Mungkin yang bisa meramal sihir bukan dia, tapi si kucing? Dengan informasi itu, Lexia memutuskan untuk berlari menerjang maju lagi.  Entah apa yang menyebabkan Eumenides seolah kehilangan ketenangannya ketika Bun mendekat, tapi hal itu adalah pengalih perhatian yang baik karena Eumenides terlambat menyadari apa yang terjadi.

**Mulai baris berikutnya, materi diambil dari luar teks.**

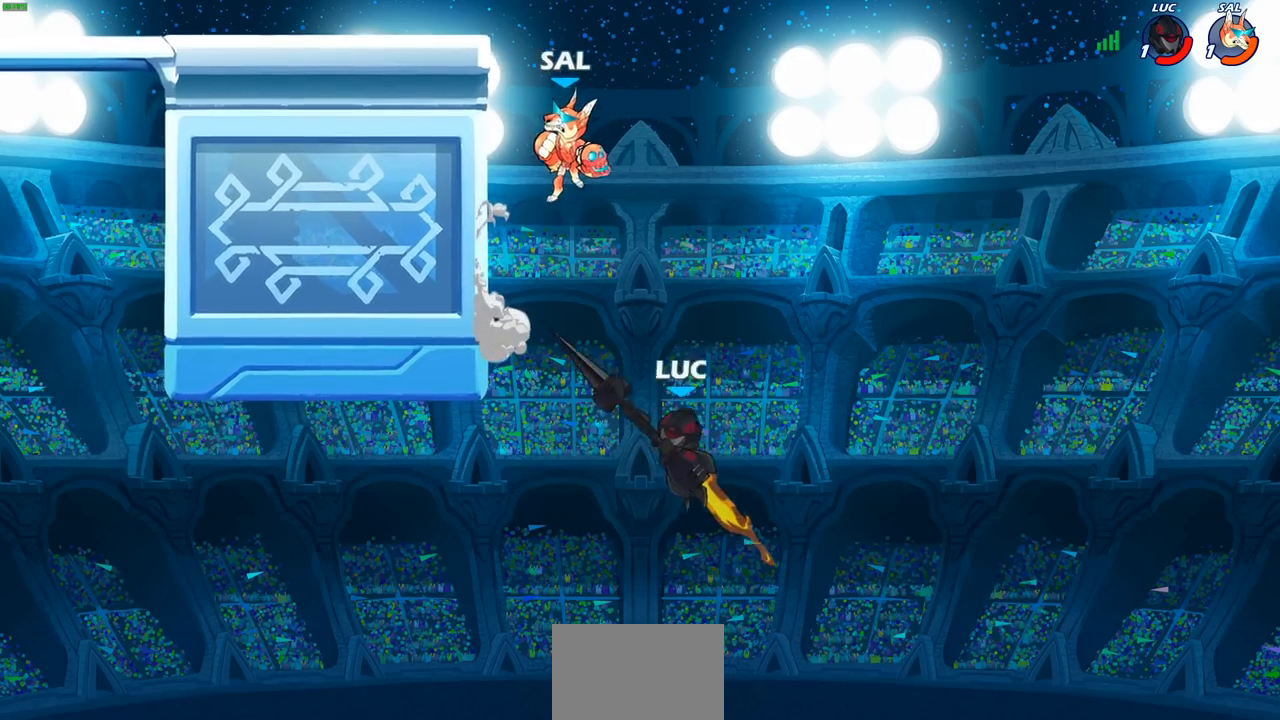
{"buttons": ["R2"], "left_stick": "right", "right_stick": "center", "events": [[367, "left_stick", "right"], [467, "R2", "down"]]}
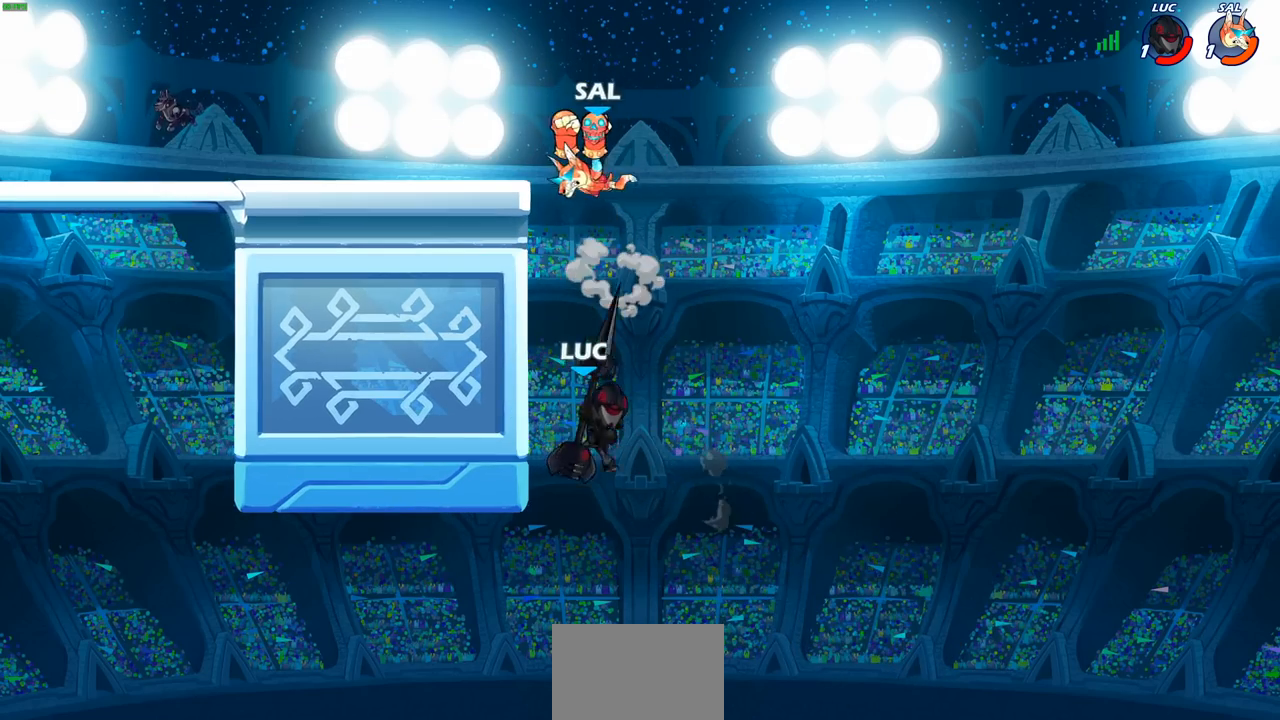
{"buttons": ["SQUARE"], "left_stick": "down-left", "right_stick": "down-left", "events": [[67, "left_stick", "up-right"], [183, "R2", "up"], [267, "left_stick", "left"], [400, "CROSS", "down"], [433, "left_stick", "down-left"], [467, "SQUARE", "down"], [483, "CROSS", "up"], [483, "right_stick", "down-left"]]}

"O natura zenbait, eman..."  Eumenides berseru, suaranya yang bergetar karena panik menggema ke segala arah. "Denbora!"
Apa yang terjadi selanjutnya berjalan dengan cepat.
Lexia berhenti berlari, takut dengan entah apa yang akan terjadi. Ia tidak berkedip sama sekali, tapi ia menyaksikan bagaimana Eumenides bergerak begitu cepat hingga nyaris seperti meluncur. Apapun yang hendak ia lakukan, rencananya digagalkan oleh sebuah sambaran petir yang menyambar tepat di depan hidung Lexia.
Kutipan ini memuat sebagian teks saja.